*** Opening of EXCERPT ***
This list is incomplete; you can help by adding missing items. (February 2011)

Hanbok is a traditional clothing of Korea. This is a list of Korean clothing including the national costume, hanbok, as well as headgear, footwear, and accessories.

Hanbok

Baji
Baji (바지) are a form of baggy pants (see more pictures at commons:Category:Baji).
Chima
Chima (치마) is a type of skirt worn together with a jeogori, a short jacket.
Dangui
Dangui is a female upper garment worn for ceremonial occasions during the Joseon Dynasty.[1] Dangui was also called dang-jeogori (Hangul: 당저고리), dang-jeoksam (Hangul: 당적삼), or dang-hansam (Hangul: 당한삼).[2]
Dopo
Dopo is a variety of po (an overcoat) mostly worn by male Confucian scholars called seonbi since the mid-Joseon period.
Durumagi
Durumagi is a lined overcoat worn by men or women with no slit. It is most commonly held closed with a single goreum.[definition needed]
Garot
Garot is a type of working and everyday dress dyed with the juice of unripe persimmons. It has been worn by Jeju Island locals.
Gwanbok
Gwanbok is a Korean general term referring to all business attire of government officers issued by the government, with rank badges on them to distinguish hierarchies.
Gonryongpo
Hakchangui
Hwarot
Hwarot is a type of traditional Korean clothing worn during the Goryeo and Joseon Dynasty by royal women for ceremonial occasions or by commoners for weddings.[3] It originated from the Kingdom of Khotan, Central Asia.[4]
Jeogori
Jeogori is a basic upper garment which has been worn by both men and women. It covers the arms and upper part of the wearer's body.
Jeonbok
Jeonbok is a type of sleeveless long vest mostly worn by military personnel. It does not have overlapped column on the front side, and was worn over dongdari.
Jokki
Jokki is a type of vest.
Kkachi durumagi
Kkachi durumagi is a colorful children's overcoat worn on Korean New Year. It was worn over a jeogori or jokki while the wearer could put a jeonbok over it. Kkachi durumagi was also worn along with headgear such as bokgeon, hogeon or gulle.
*** Close of EXCERPT ***
*** Opening of INFORMATION SHOWN ***
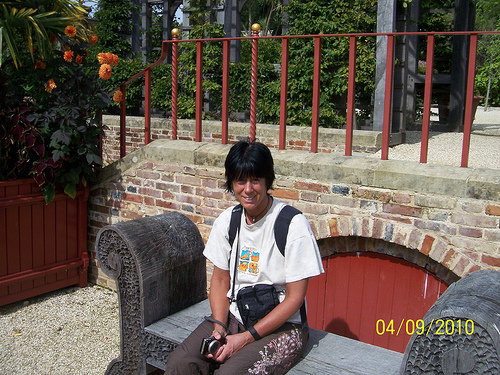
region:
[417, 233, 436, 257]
*** Close of INFORMATION SHOWN ***
▸ **DIRECTIONS FOR THIS TASK**:
Update the Korean clothing list starting at "Hanbok is a" and ending at "a short jacket.", putting "long skirt" in place of "skirt".

▸ **FINAL ANSWER**:
Hanbok is a traditional clothing of Korea. This is a list of Korean clothing including the national costume, hanbok, as well as headgear, footwear, and accessories.

Hanbok

Baji
Baji (바지) are a form of baggy pants (see more pictures at commons:Category:Baji).
Chima
Chima (치마) is a type of long skirt worn together with a jeogori, a short jacket.